Could you retype the records word for word but without any pictures?

Change detection outputs:

--------------------------------

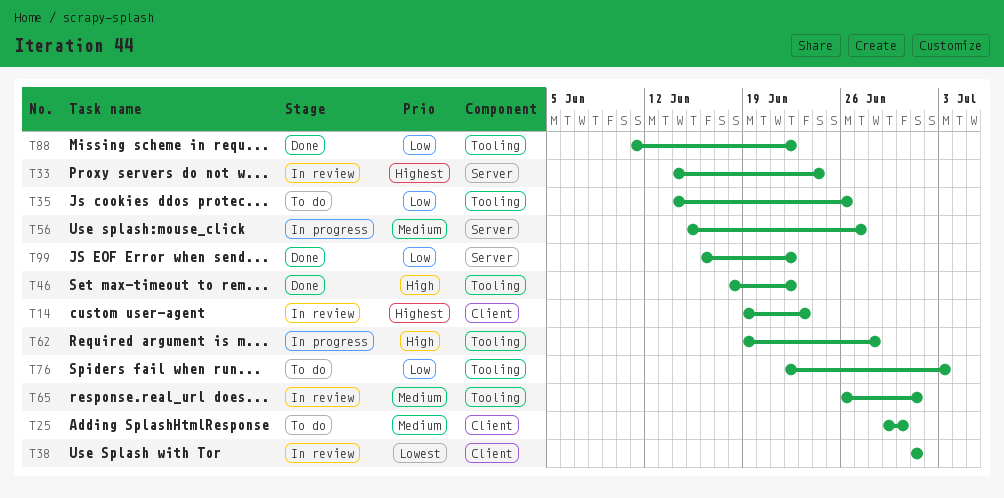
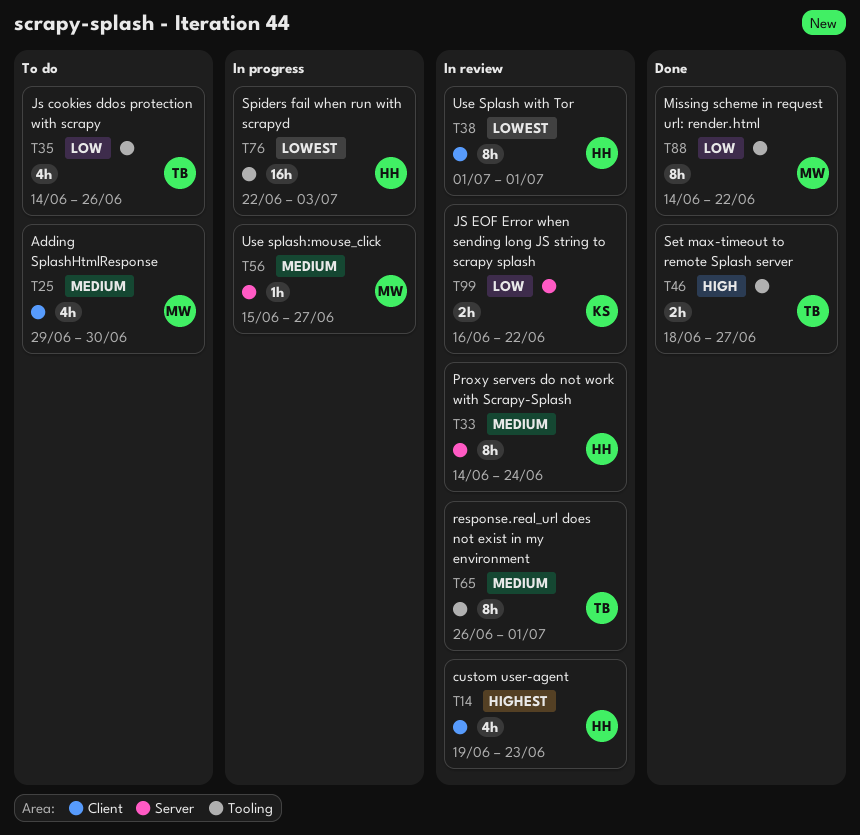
T33, priority: Highest -> Medium
T46, due: Jun 22 -> Jun 27
T62: present -> none
T76, status: To do -> In progress
T76, priority: Low -> Lowest
T88, start: Jun 11 -> Jun 14
T99, status: Done -> In review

--------------------------------

Response box:
T33, priority: Highest -> Medium
T46, due: Jun 22 -> Jun 27
T62: present -> none
T76, status: To do -> In progress
T76, priority: Low -> Lowest
T88, start: Jun 11 -> Jun 14
T99, status: Done -> In review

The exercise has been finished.